Contrairement à ce qu’indiquent les projections des Nations unies, il y a de bonnes raisons de penser que la population mondiale cessera de croître vers 2065 avant de décliner. Comment expliquer que les experts de l’ONU continuent de tabler sur une poursuite quasi linéaire de la croissance démographique ?
Le changement de point de vue s’accompagne d’un changement de présentation des données. Jusqu’ici, la courbe d’évolution de la population mondiale depuis 1950 et son prolongement jusqu’en 2050 illustraient le péril démographique. Bien que l’évolution ne soit plus exponentielle mais plutôt linéaire, au premier regard, on avait le sentiment que la croissance allait se poursuivre longtemps.
Il existe une autre représentation avec les mêmes chiffres de population, celle du taux de croissance annuel, c’est-à-dire du pourcentage dont la population mondiale s’accroît d’une année sur l’autre depuis 1950. Après un taux de croissance qui culmine à 2,1 % en 1975 (soit un doublement en trente-trois ans), la décrue commence assez régulièrement pour arriver à 1 % aujourd’hui. Si l’on prolonge la tendance, le taux de croissance devrait s’annuler vers 2065, et la population mondiale devrait donc commencer à diminuer.

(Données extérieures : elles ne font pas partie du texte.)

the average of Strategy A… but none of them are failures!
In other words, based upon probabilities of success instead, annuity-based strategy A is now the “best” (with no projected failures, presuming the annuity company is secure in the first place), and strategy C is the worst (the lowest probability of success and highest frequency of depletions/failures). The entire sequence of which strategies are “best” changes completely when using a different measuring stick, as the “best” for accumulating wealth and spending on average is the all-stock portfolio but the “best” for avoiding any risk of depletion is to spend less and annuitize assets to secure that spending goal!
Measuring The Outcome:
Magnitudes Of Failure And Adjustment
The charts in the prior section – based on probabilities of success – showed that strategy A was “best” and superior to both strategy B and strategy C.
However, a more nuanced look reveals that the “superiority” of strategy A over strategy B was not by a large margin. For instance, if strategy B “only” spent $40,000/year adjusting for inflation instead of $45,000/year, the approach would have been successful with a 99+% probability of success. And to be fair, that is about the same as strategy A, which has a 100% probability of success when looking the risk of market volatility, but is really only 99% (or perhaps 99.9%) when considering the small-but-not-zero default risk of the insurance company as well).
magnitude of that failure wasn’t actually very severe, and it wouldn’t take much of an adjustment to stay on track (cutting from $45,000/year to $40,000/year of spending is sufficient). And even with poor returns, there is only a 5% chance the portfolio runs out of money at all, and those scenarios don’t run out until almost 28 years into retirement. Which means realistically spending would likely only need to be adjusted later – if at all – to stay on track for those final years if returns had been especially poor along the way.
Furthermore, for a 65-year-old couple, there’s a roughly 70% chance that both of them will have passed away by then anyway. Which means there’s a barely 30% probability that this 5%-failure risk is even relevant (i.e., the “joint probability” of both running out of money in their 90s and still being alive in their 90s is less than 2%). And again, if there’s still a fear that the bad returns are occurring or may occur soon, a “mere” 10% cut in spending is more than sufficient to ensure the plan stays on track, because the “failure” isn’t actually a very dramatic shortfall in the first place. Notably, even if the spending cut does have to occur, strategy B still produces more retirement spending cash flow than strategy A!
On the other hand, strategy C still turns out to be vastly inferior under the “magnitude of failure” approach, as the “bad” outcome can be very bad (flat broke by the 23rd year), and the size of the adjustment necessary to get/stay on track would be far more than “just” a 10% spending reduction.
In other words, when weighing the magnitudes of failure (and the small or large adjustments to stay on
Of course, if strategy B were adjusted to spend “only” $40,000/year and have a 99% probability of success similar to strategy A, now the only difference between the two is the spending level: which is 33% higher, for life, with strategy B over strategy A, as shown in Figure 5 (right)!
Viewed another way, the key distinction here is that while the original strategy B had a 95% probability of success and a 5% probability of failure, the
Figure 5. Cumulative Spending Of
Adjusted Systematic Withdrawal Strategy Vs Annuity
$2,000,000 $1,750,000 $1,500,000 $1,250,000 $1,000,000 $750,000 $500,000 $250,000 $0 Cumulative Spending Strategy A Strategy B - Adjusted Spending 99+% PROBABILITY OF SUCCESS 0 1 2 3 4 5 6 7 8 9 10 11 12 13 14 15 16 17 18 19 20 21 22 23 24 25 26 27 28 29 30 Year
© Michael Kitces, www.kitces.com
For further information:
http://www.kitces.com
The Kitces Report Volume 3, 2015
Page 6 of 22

Répétons que ces deux représentations sont faites avec les mêmes données.
Laquelle des deux extrapolations est la plus crédible ? La première est obtenue à partir d’un mécanisme assez complexe, appelé « projection par composantes ». La Division de la population des Nations unies, qui la réalise, recourt à des hypothèses sur la fécondité, la mortalité et les migrations de chaque année future pour chaque pays, puis elle simule l’évolution de ces populations dans le cadre de ces hypothèses. La seconde extrapolation par les taux de croissance est bien plus simple, mais elle ne prend pas en compte les comportements démographiques de fécondité et de mortalité.
Les Nations unies élaborant des projections démographiques de la même manière depuis 1963, on peut tester la qualité de ces dernières en les comparant aux effectifs observés depuis lors. Pour la population mondiale, le résultat est bon. Pour les populations de chaque pays, c’est une autre histoire. Par exemple, les Nations unies, qui en 1994 prédisaient 163 millions d’Iraniens pour 2050, n’en prévoient plus maintenant que 103 millions après être descendues à 94 millions en 2014. Même jeu de yoyo pour la France, où la projection pour 2050 était de 60 millions d’habitants en 1994, puis de 73 millions en 2014 et de 68 millions en 2019.
Jusqu’ici, la bonne prévision de la population mondiale résulte donc d’une compensation entre des prévisions inexactes pour de nombreux pays. Il est douteux que cet heureux résultat se maintienne, car les hypothèses sur la fécondité future de maints États paraissent irréalistes au vu des évolutions les plus récentes. Premièrement, les Nations unies prévoient une baisse assez lente de la fécondité en Afrique subsaharienne. Ainsi, le Niger, champion en ce domaine avec une moyenne de 7,3 enfants par femme actuellement, passerait en 2050 à 4 enfants par femme pour parvenir à 2,5 en 2100. Or des baisses beaucoup plus rapides (et imprévues) se sont produites au cours des dernières décennies. En Iran, la fécondité est tombée de 6,5 enfants par femme en 1985 à 1,9 en 2005, vingt ans plus tard (d’où l’erreur de prévision notée plus haut). Dans le même temps, en Afrique du Sud, la fécondité a été divisée par 2, passant de 5 enfants par femme à 2,6. Le cas du Niger est intéressant, car il appartient à la dernière zone de forte fécondité du monde, l’Afrique intertropicale, située entre le Sahara et le Zambèze. Cette région, qui est aujourd’hui à l’origine d’un quart de la croissance de la population mondiale, devrait, selon les Nations unies, en représenter les trois quarts en 2050. Mais les auteurs cités plus haut sont d’accord pour prévoir une baisse plus rapide de la fécondité dans cette région.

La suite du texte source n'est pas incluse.